# PAGE TEXT:

┌──

I wish I could say both but I'm more of a cat person.  I've had my cat, George, since I was a little kid and he's just always been there for me.  When I'm sad, he'll climb up on my lap and just let me hug him for as long as I need to.  When I'm sick, he comes and checks on me.  What's funny too is that he's very talkative. Sometimes, you swear you're holding a conversation with him because you'll be saying stuff to him and he'll meow back instantly.  I know this sounds weird but, I'm not making it up.  I swear, he had to be a person in a past life or something.


----------



## failedexperiment (Jun 14, 2015)

i love both! i really can't choose. each has their own charm. it's like picking between mac n cheese or chocolate cake. they're different but i want both haha


----------



## Xintetsu (Jun 14, 2015)

Cat person irl and in-game.


----------



## seoanalyst (Jun 25, 2015)

I love both cat and dog.


----------



## Arcticfox5 (Jun 25, 2015)

I guess I'm more of a dog person, but I do love cats too!


----------



## Quagsire. (Jun 25, 2015)

DAWGS!
I loved dogs since I started to speak, all I'd want to play would be something to do with a dog.


----------



## Sienna (Jun 25, 2015)

Dog person all the way! I like cats too but Ive never had one. My first word was dog and my parents both were attacked by cats.


----------



## Melyora (Jun 25, 2015)

I'm more a dog person, though I really like cats too, but a dog fits better with me. My boyfriend on the other hand is a total cat-person XD We've recently started living together and I really want a pet to liven up the house, but we're still considering what and how we want to arrange everything.


----------



## Aichan (Jun 25, 2015)

I like both in real life but in animal crossing, cats.


----------



## jobby47 (Jun 25, 2015)

I am a dog person, I like dogs in real life, and in game.


----------



## Opal (Jun 26, 2015)

Acnl: cates are cuter.

Real life: I think I'm more of a cat person, there was a stage in my life when I really wanted a dog, but now I want a cat. I'd still really like a husky tho <3


----------



## kaitastrophe (Jun 27, 2015)

Definetely a dog person! I've had two dogs when I was little, a chihuahua and a labrador mix. However, that was in the olden golden days... I didn't even KNOW I HAD dogs till I saw my baby tapes! But nonetheless, I'm definenely a dog person, although I love ALL animals no matter what <3


----------



## pandapples (Jun 28, 2015)

Cats IRL and in game =)


----------



## Azza (Jun 28, 2015)

I like both dogs and cats. I'd prefer not to pick out of those irl. In game I really hate the cats, and the dogs are okay I guess. I don't have any dogs nor cats as my dreamies.

└──

# TASKS TO CARRY OUT:
1. Answer these from the cat-or-dog thread:
(a) What is the name of the cat the first poster has had since childhood?
(b) What word does Sienna's post name as the poster's first word?
(c) What two dogs did kaitastrophe have when little?
2. Duplicate the passage of the cat-or-dog thread starting at "i love both!" and ending at "Xintetsu (Jun 14, 2015)".
The listing after this line comes from a separate, unrelated source.

# MATERIAL PROVIDED:
┌──

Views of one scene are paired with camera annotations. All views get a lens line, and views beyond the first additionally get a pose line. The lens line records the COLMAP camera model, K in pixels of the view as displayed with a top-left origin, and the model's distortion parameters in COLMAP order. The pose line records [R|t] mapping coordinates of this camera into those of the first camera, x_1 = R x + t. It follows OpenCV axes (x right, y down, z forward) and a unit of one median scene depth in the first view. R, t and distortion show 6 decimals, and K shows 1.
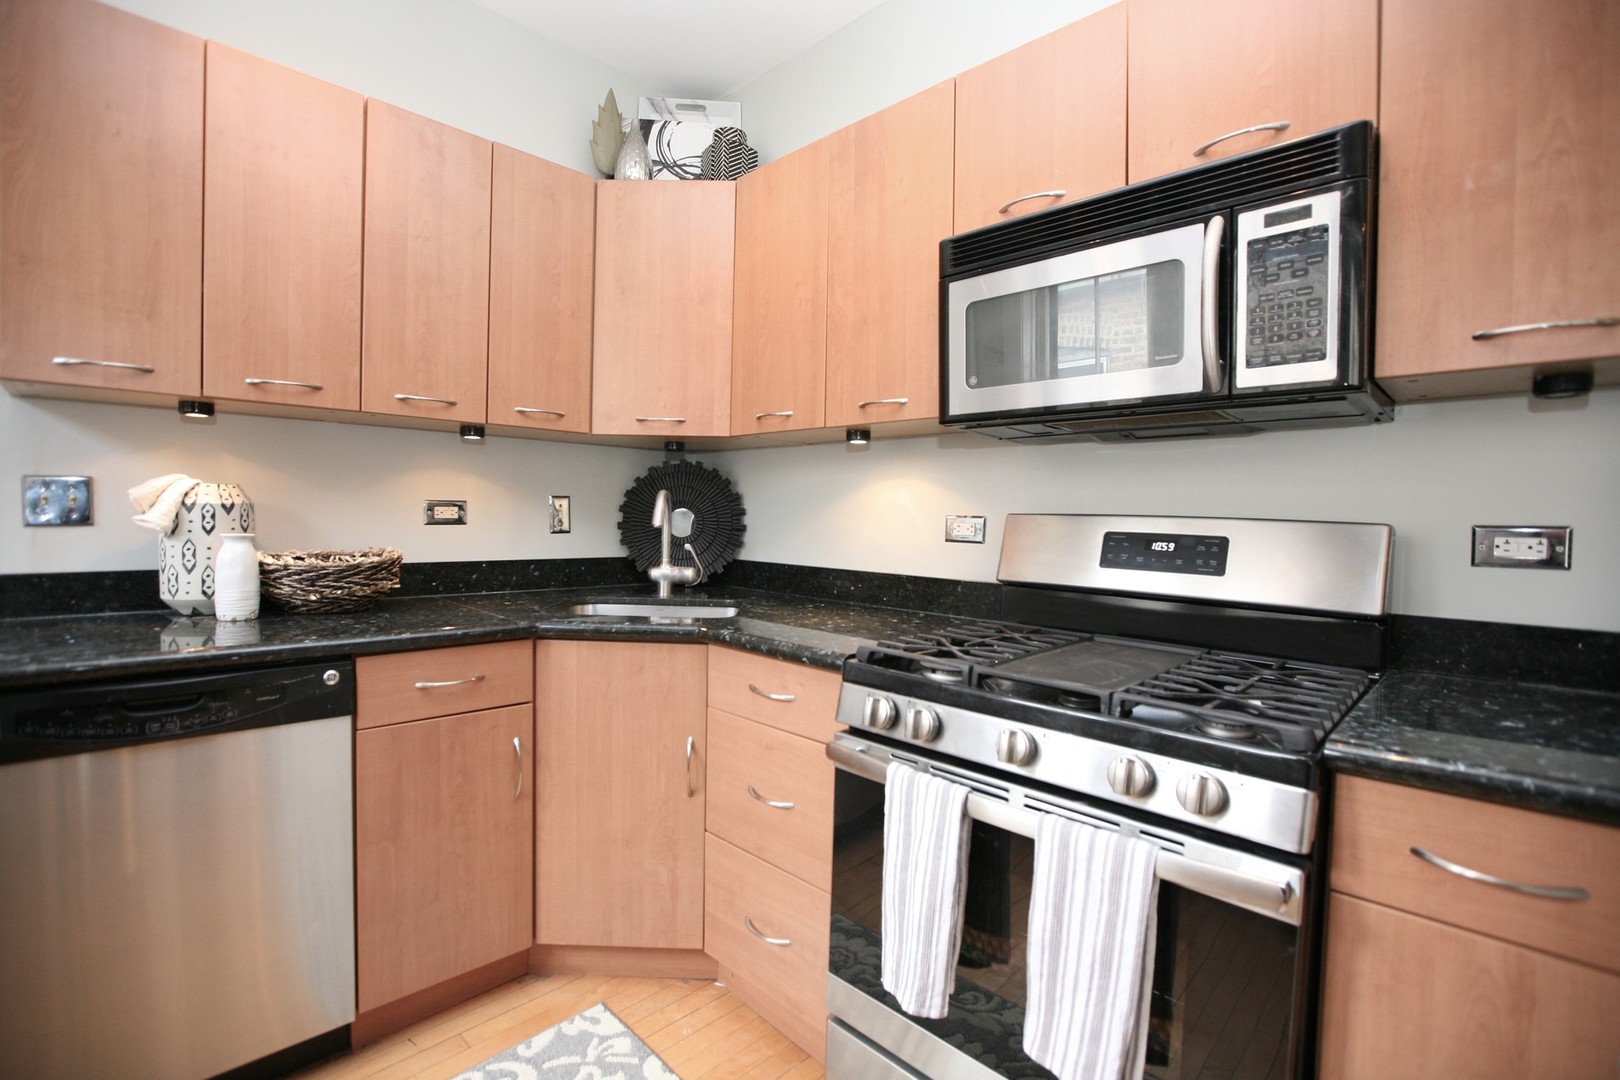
lens RADIAL K [[747.2, 0, 808.3], [0, 747.2, 537.0], [0, 0, 1]] dist [-0.058864, 0.025594]
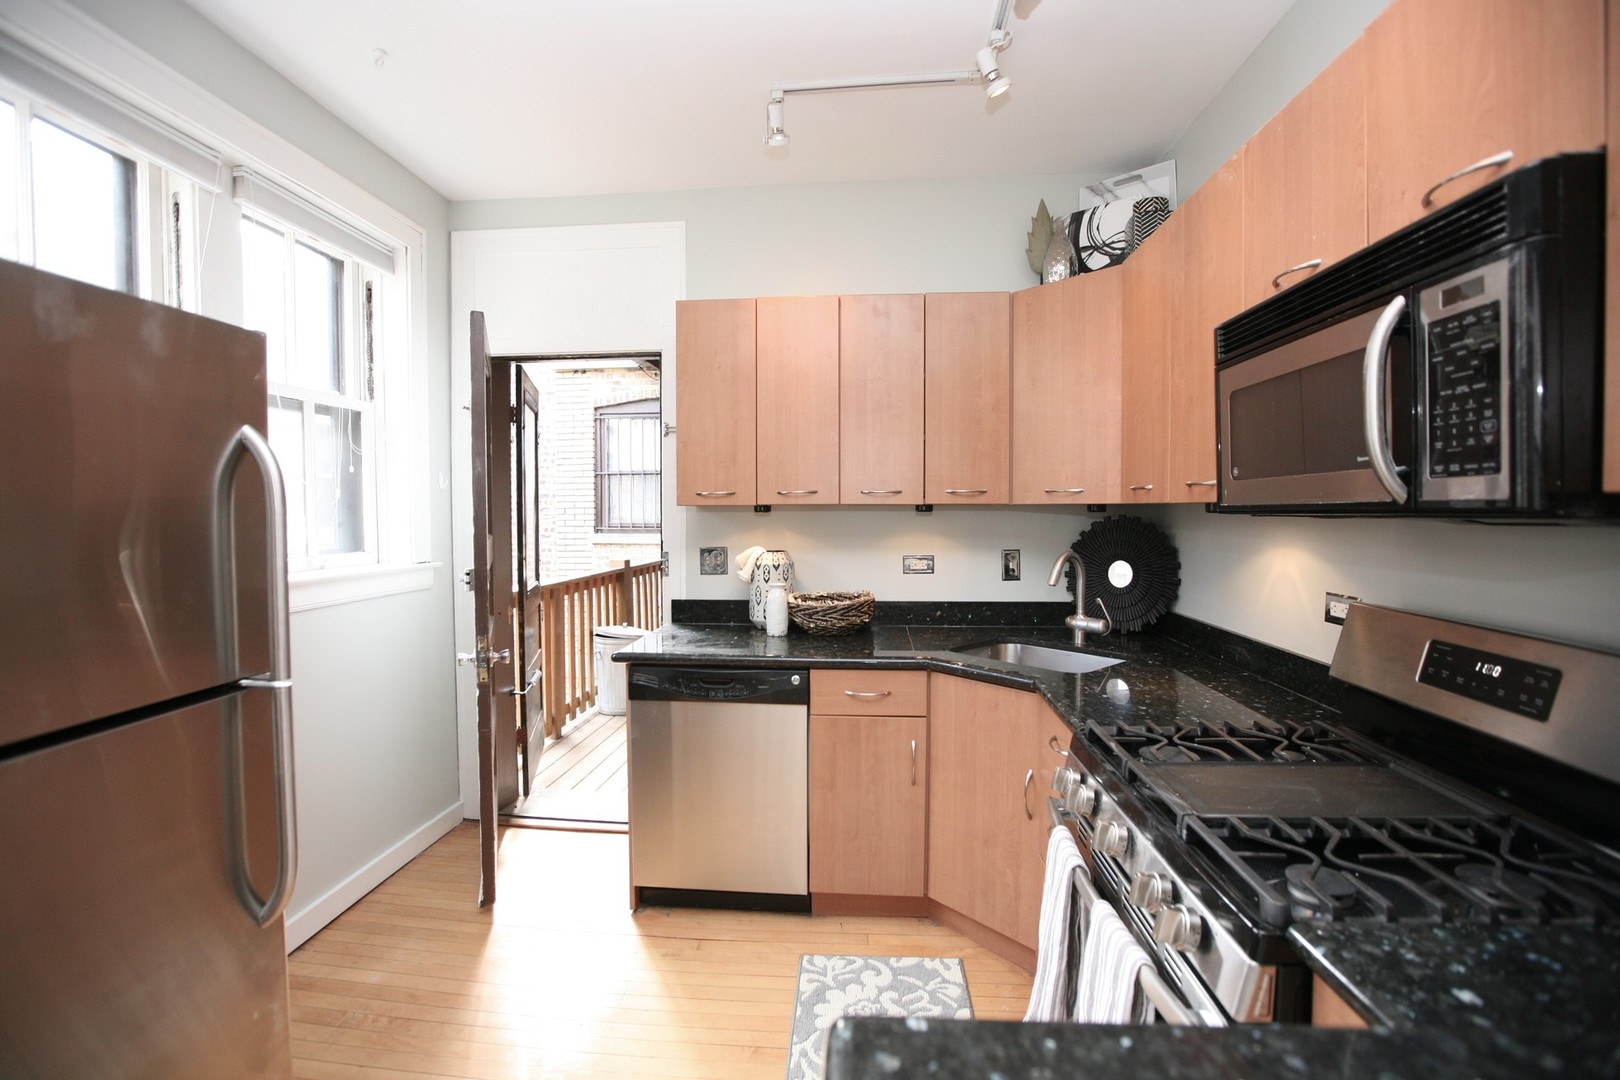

└──

# TASK-BY-TASK ANSWERS:
1.
(a) George
(b) Dog
(c) A chihuahua and a labrador mix

2.
i love both! i really can't choose. each has their own charm. it's like picking between mac n cheese or chocolate cake. they're different but i want both haha


----------



## Xintetsu (Jun 14, 2015)